» Given records:
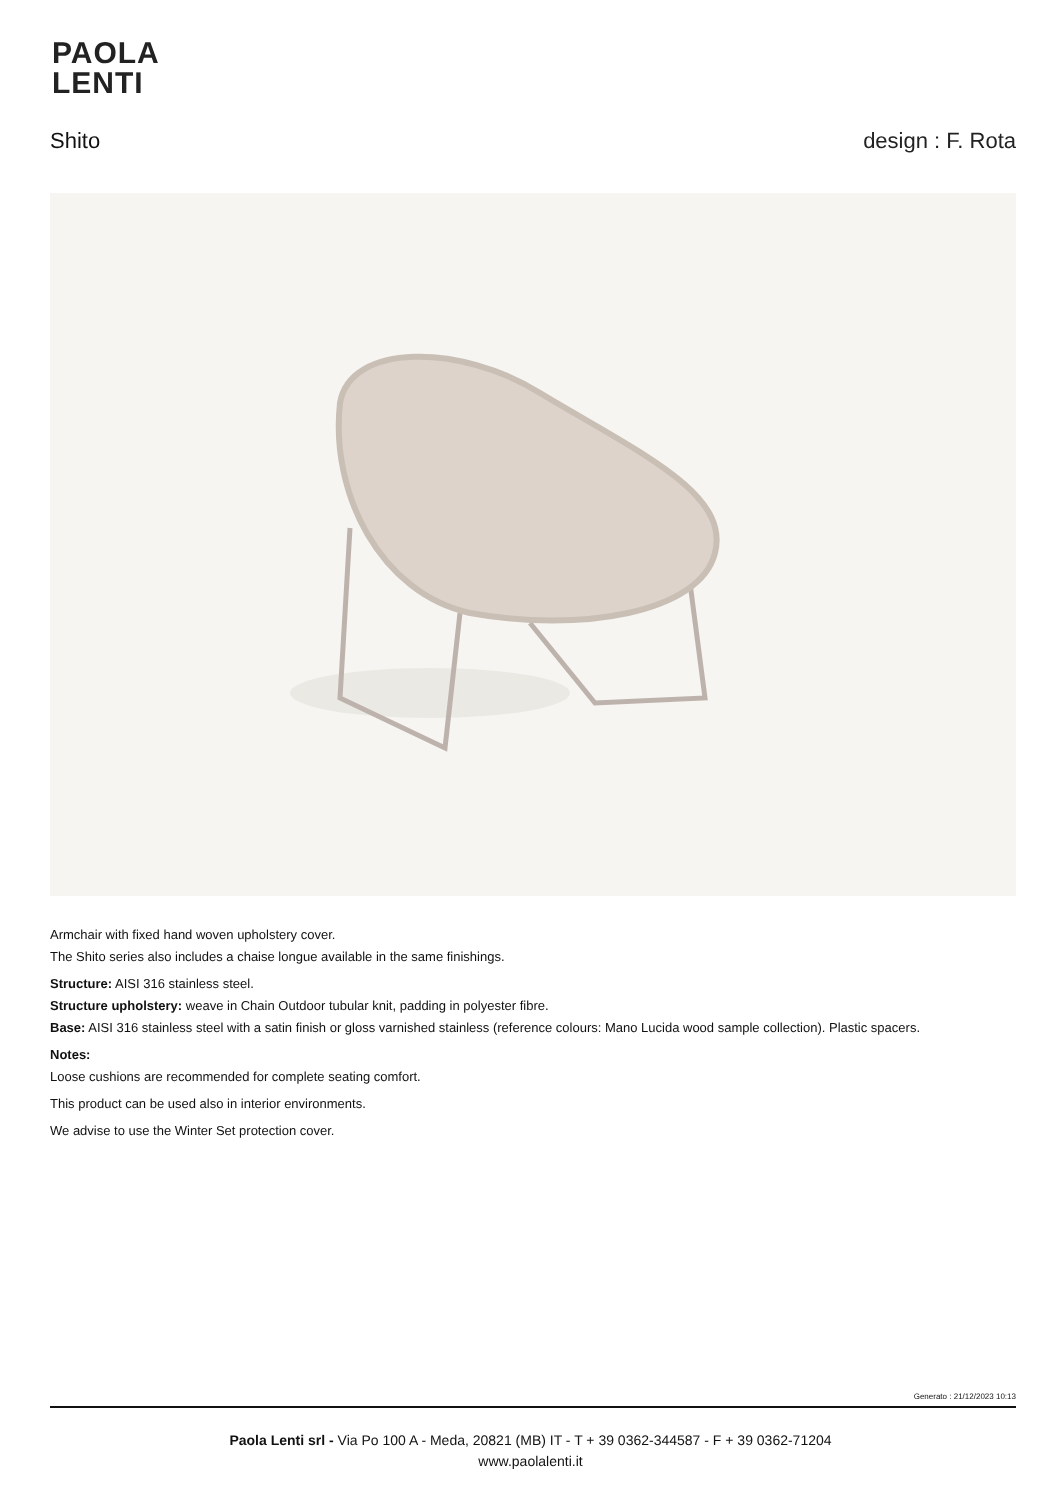PAOLA
LENTI
Shito design : F. Rota
Armchair with fixed hand woven upholstery cover.
The Shito series also includes a chaise longue available in the same finishings.
Structure: AISI 316 stainless steel.
Structure upholstery: weave in Chain Outdoor tubular knit, padding in polyester fibre.
Base: AISI 316 stainless steel with a satin finish or gloss varnished stainless (reference colours: Mano Lucida wood sample collection). Plastic spacers.
Notes:
Loose cushions are recommended for complete seating comfort.
This product can be used also in interior environments.
We advise to use the Winter Set protection cover.
Generato : 21/12/2023 10:13
Paola Lenti srl - Via Po 100 A - Meda, 20821 (MB) IT - T + 39 0362-344587 - F + 39 0362-71204
www.paolalenti.it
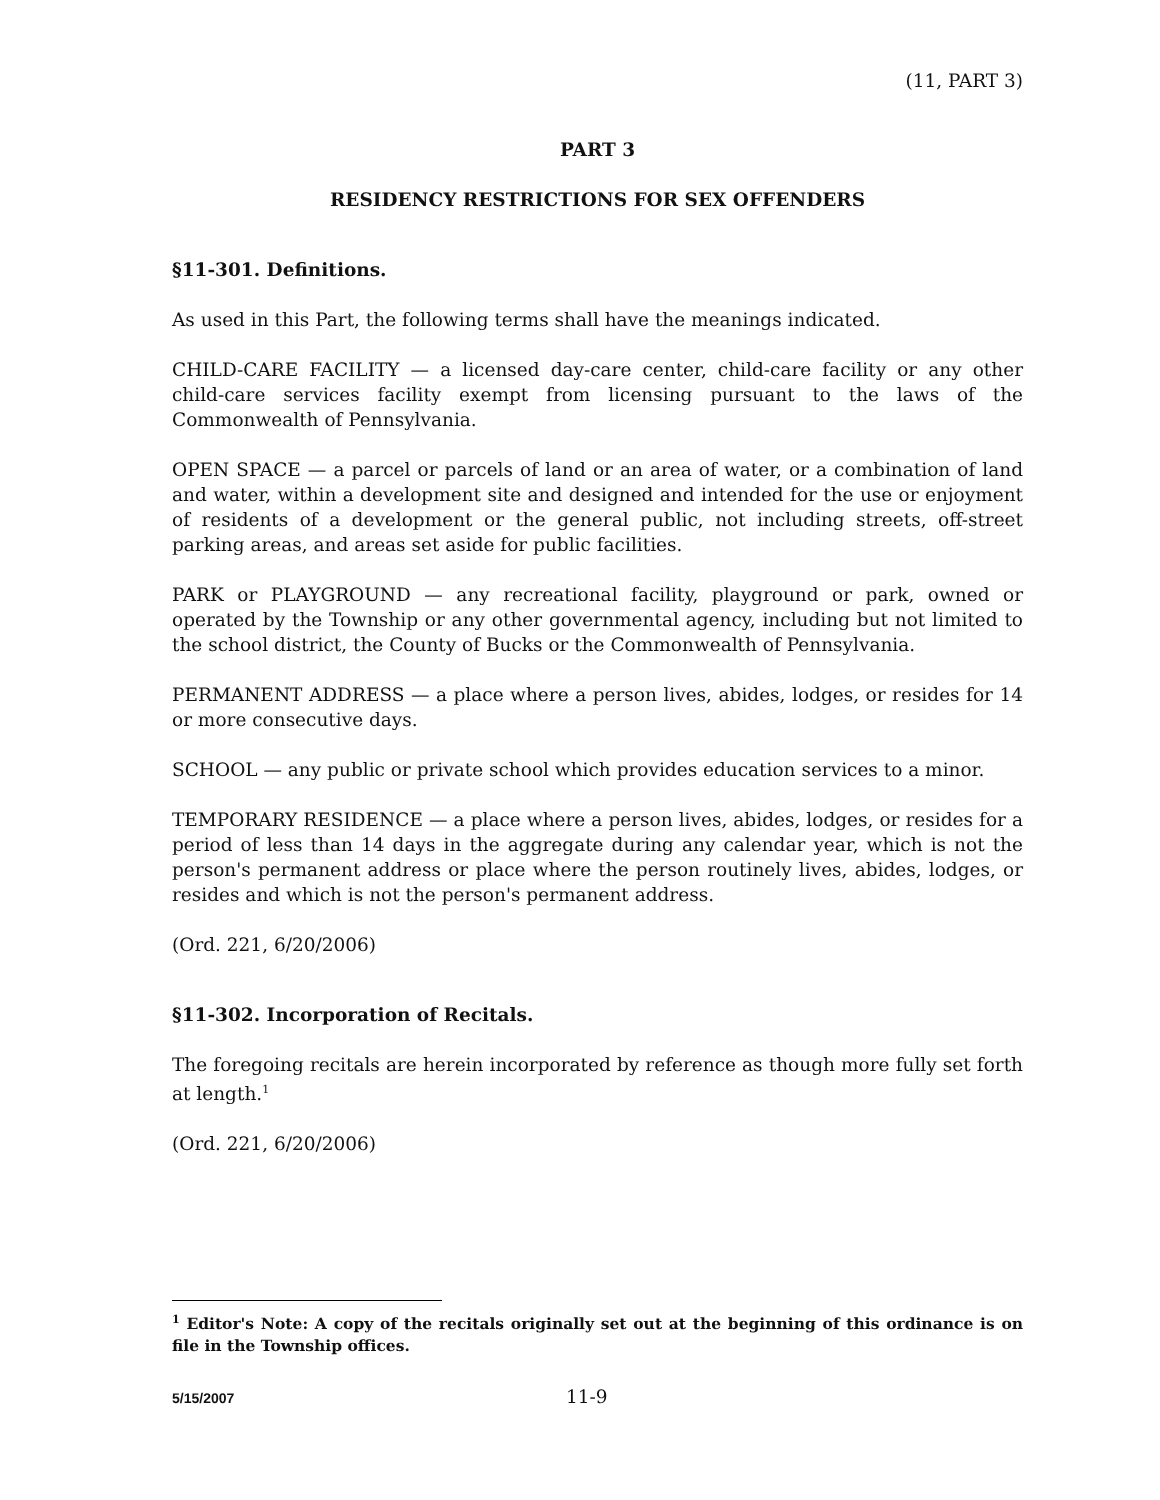(11, PART 3)
PART 3
RESIDENCY RESTRICTIONS FOR SEX OFFENDERS
§11-301. Definitions.
As used in this Part, the following terms shall have the meanings indicated.
CHILD-CARE FACILITY — a licensed day-care center, child-care facility or any other child-care services facility exempt from licensing pursuant to the laws of the Commonwealth of Pennsylvania.
OPEN SPACE — a parcel or parcels of land or an area of water, or a combination of land and water, within a development site and designed and intended for the use or enjoyment of residents of a development or the general public, not including streets, off-street parking areas, and areas set aside for public facilities.
PARK or PLAYGROUND — any recreational facility, playground or park, owned or operated by the Township or any other governmental agency, including but not limited to the school district, the County of Bucks or the Commonwealth of Pennsylvania.
PERMANENT ADDRESS — a place where a person lives, abides, lodges, or resides for 14 or more consecutive days.
SCHOOL — any public or private school which provides education services to a minor.
TEMPORARY RESIDENCE — a place where a person lives, abides, lodges, or resides for a period of less than 14 days in the aggregate during any calendar year, which is not the person's permanent address or place where the person routinely lives, abides, lodges, or resides and which is not the person's permanent address.
(Ord. 221, 6/20/2006)
§11-302. Incorporation of Recitals.
The foregoing recitals are herein incorporated by reference as though more fully set forth at length.<sup>1</sup>
(Ord. 221, 6/20/2006)
<sup>1</sup> Editor's Note: A copy of the recitals originally set out at the beginning of this ordinance is on file in the Township offices.
5/15/2007 11-9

» What this task involves: Pick out each line above that includes "upholstery" and show it.

» Your response:
Armchair with fixed hand woven upholstery cover.
Structure upholstery: weave in Chain Outdoor tubular knit, padding in polyester fibre.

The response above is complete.